# SELECTED EXTRACT:
· · ·
# California Apiary Assessments Coming Back?



## loggermike (Jul 23, 2000)

From Eric Mussens UC Davis May/June newsletter:
------
Apiary Assessments Again? 
With encouragement from the California Department of Food and Agricul-ture, the California State Beekeepers’ Association’s (CSBA) Executive Board requested that the California Apiary Board be brought out of moth balls and back into action. 
The regulations in the California Agriculture Code that formalize the Apiary Board are still on the books. But, when the beekeepers decided to discontinue paying assessments, the Board became inactive. 
Probably the major reason for re-activating the board is to take financial pressure off the CSBA. For many years CSBA has been conducting the business of the association and funding annual research projects on honey bees from its general funds. Much of that revenue is generated from membership dues and the annual convention auction, as well as profits from the Research Luncheon and individual contributions to the Research Fund. 
Pressures on the budget, especially with the need to hire professional assistance 2 
to deal with the seedless citrus problem, have reduced the amount left for funding research to inadequate levels. 
Implementing a colony assessment on ALL colonies that are resident in the state, or are brought into the state for pollination or honey production reasons, could generate a substantial sum of money for research while leaving funds in the CSBA budget to do other essential things. 
The “re-invigoration” is in the “formative” stages. Adjustments would have to be made to at least the sections of regula-tions dealing with the size of assessment fees and the distribution of those fees among the state and county offices, as well as research funding. 
At the time that the assessments ended, beekeepers were being assessed $0.33 per colony. Since that time, all costs have increased, and so has pollination income. It is likely that the new assessment will be considerably higher than when it ended. 
If you have strong feelings about this topic, or if you have ideas for modifying the text of the regulations (which are going to be changed), then contact CSBA President Jackie Park-Burris and share your ideas. Jackie is available at: [email protected]. The text of the applicable regulations can be found in Sections 29020-29028 and 29030.5-29032 of the California Food and Agriculture Code. 
In my e-mail, today (June 9, 2009), I received the official call for candidates to the Board. If you wish to nominate yourself, or someone else to a Board position, or simply desire further information on the Apiary Program and committee vacancies please contact: Gerald Miller at (916) 651-9449. 
------
Any comments or further information on this?


----------



## Tom G. Laury (May 24, 2008)

*Asessments*

Well as a resident beekeeper I must file a statement of unsecured personal property, location as of Jan 1, ( bees mach, eqpt suplys ) and pay prop tax accordingly. Same thing or additional asessmts/taxs?
· · ·
# SOURCE DATA:
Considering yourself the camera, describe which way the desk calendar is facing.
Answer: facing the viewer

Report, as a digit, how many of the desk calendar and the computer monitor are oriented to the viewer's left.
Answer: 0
· · ·
# REQUIREMENT:
List each revenue source that the forum thread on California apiary assessments gives for the CSBA's general funds. The data can be set aside for this exercise.

# TASK ANSWER:
- Membership dues
- The annual convention auction
- Profits from the Research Luncheon
- Individual contributions to the Research Fund